What you are asked to do
Please copy each line in the records below that contains the string "lines".

[Available data Boundary: Start]

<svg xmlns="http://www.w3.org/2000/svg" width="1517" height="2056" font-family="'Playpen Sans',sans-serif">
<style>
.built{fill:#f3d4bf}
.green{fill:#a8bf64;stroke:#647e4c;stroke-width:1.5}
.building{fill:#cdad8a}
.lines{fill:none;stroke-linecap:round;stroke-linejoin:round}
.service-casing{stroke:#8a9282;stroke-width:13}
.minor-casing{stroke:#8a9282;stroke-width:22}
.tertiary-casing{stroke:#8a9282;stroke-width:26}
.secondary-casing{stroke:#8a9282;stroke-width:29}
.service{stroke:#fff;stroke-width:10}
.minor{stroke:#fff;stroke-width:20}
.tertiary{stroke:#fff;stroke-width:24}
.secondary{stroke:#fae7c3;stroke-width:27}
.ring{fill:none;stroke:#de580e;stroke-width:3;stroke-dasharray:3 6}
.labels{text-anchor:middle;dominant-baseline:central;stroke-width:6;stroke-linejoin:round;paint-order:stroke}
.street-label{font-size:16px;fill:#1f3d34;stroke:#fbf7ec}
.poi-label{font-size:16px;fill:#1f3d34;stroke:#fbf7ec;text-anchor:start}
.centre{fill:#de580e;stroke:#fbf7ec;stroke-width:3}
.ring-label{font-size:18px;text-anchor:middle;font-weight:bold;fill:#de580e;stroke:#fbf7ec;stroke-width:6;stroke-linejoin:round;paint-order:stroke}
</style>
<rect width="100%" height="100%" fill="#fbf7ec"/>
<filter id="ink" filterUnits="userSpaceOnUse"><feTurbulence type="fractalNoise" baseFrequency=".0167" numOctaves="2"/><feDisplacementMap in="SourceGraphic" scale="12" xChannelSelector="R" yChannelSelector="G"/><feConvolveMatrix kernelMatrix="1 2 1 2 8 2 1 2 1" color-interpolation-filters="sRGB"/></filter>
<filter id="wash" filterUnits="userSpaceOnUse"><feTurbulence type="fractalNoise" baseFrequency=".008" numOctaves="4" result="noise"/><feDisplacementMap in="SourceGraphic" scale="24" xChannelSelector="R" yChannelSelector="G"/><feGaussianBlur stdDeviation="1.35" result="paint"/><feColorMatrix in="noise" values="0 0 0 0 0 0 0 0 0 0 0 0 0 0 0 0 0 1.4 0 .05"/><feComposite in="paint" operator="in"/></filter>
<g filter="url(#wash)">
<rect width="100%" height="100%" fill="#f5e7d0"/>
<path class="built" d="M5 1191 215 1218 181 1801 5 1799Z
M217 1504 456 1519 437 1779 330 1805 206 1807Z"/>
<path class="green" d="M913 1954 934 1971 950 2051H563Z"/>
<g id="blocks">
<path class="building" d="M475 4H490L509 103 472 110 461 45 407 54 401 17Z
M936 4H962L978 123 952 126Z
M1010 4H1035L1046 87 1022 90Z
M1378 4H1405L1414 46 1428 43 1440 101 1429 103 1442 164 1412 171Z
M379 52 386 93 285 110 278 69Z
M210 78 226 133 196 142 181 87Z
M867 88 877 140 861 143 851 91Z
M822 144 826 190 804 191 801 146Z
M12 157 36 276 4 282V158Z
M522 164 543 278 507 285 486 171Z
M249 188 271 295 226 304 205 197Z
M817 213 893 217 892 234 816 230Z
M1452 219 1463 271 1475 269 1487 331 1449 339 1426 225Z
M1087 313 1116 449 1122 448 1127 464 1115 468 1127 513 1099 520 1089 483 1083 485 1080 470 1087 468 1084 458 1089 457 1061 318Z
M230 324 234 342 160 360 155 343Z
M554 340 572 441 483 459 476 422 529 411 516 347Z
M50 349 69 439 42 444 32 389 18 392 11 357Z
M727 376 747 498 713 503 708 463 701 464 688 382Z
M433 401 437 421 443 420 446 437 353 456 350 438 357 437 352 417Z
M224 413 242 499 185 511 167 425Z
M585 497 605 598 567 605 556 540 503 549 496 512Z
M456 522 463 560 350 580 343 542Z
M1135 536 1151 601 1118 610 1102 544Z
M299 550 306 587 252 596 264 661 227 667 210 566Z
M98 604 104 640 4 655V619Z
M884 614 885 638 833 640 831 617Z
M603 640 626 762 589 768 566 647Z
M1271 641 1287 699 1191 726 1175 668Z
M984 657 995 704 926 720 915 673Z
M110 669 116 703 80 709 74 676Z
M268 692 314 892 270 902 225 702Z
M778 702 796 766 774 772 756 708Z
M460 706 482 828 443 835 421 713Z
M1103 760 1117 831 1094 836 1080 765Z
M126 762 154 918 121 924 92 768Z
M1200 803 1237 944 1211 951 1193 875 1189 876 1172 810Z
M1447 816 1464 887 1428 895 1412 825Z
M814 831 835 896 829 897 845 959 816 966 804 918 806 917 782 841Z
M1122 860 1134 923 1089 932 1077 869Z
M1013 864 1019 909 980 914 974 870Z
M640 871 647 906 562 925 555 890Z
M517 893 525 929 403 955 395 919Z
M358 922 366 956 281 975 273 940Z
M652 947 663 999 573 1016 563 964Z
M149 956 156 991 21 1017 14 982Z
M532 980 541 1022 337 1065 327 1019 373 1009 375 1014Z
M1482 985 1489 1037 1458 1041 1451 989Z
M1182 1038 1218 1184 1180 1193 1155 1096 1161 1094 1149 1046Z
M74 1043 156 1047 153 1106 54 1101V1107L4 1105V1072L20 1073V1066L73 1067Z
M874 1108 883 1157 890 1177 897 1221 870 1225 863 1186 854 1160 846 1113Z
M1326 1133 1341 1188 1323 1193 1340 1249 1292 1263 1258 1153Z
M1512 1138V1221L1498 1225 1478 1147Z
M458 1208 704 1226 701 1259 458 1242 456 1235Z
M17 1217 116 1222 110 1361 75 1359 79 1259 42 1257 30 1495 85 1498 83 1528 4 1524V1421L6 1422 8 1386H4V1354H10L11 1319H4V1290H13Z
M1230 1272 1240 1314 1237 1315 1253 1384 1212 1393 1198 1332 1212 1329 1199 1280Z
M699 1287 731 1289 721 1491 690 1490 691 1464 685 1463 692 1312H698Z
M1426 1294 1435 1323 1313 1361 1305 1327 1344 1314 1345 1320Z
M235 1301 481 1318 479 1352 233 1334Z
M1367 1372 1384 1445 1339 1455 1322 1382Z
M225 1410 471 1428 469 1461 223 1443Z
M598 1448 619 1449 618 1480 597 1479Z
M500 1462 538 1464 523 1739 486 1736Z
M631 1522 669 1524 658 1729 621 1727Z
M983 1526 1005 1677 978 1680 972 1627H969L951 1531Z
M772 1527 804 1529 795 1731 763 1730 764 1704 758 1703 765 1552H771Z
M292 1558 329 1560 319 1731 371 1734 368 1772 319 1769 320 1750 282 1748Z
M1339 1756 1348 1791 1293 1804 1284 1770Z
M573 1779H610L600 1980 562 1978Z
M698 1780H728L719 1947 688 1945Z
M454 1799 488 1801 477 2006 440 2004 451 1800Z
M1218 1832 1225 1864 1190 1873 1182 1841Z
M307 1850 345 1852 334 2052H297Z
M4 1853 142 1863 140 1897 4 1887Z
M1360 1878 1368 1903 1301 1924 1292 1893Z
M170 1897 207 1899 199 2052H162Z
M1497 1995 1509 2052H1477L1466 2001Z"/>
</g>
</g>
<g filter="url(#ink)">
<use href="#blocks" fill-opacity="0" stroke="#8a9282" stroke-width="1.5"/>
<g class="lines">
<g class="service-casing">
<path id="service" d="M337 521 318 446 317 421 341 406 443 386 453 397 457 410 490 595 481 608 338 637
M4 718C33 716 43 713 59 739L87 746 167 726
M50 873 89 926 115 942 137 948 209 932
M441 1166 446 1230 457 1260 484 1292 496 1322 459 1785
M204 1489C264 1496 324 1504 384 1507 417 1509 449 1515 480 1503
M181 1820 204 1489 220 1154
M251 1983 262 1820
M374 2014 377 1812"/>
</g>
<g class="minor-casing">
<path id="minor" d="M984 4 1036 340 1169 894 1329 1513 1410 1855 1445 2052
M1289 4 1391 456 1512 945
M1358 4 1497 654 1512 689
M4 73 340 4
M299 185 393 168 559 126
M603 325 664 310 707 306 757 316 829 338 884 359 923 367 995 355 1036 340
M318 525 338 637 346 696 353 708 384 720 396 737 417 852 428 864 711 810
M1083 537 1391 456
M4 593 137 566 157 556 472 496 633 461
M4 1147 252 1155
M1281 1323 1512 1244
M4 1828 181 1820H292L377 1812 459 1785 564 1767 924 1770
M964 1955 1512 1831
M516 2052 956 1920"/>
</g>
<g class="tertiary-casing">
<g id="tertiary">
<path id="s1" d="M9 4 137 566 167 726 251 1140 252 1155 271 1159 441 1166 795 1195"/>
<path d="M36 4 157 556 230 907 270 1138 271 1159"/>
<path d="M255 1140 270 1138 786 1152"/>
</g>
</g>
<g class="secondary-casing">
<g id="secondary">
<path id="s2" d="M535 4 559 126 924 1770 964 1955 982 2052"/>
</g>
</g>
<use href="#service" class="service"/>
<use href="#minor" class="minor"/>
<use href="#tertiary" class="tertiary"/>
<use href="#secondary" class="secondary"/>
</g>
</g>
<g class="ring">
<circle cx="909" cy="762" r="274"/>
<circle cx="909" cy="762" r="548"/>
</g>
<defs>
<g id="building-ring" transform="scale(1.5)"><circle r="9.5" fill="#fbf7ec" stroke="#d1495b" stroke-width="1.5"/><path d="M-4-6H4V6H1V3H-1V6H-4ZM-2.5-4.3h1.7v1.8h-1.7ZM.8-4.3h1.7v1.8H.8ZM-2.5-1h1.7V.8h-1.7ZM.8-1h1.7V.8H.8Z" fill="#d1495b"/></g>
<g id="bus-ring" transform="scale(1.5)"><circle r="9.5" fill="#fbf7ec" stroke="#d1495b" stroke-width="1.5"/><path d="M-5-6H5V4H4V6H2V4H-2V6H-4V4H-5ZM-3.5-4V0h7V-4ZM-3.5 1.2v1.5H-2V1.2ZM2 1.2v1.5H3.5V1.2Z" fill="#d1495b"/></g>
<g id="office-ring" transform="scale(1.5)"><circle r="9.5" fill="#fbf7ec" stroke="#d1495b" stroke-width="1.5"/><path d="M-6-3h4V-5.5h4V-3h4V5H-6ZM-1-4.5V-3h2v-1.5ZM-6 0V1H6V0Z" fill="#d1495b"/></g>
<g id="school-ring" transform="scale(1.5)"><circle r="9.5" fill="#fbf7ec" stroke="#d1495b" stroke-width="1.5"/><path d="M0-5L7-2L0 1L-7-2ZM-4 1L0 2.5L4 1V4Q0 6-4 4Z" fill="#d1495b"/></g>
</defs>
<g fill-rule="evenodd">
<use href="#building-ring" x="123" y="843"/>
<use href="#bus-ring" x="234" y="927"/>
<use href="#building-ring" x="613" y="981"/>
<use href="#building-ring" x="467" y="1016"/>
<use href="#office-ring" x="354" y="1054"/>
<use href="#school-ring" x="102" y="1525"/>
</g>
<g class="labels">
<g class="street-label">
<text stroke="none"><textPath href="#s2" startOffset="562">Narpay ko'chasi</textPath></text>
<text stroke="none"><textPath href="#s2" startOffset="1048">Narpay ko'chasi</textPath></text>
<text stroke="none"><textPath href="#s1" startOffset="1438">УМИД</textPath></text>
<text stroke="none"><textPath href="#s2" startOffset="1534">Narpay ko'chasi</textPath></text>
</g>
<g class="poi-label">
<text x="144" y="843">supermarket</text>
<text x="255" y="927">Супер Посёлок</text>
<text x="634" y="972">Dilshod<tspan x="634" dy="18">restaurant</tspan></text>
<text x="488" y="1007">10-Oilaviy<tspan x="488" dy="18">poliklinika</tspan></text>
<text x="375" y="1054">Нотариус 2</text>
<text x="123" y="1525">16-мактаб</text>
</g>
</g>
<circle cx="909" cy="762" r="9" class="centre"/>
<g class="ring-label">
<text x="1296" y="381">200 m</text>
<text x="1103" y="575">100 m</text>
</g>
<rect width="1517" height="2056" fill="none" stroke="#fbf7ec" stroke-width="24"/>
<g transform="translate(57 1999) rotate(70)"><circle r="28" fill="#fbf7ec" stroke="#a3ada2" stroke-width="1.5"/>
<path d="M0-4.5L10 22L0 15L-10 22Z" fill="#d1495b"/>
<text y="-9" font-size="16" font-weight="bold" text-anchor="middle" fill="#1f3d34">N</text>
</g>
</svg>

[Available data Boundary: End]

Output for this task
.lines{fill:none;stroke-linecap:round;stroke-linejoin:round}
<g class="lines">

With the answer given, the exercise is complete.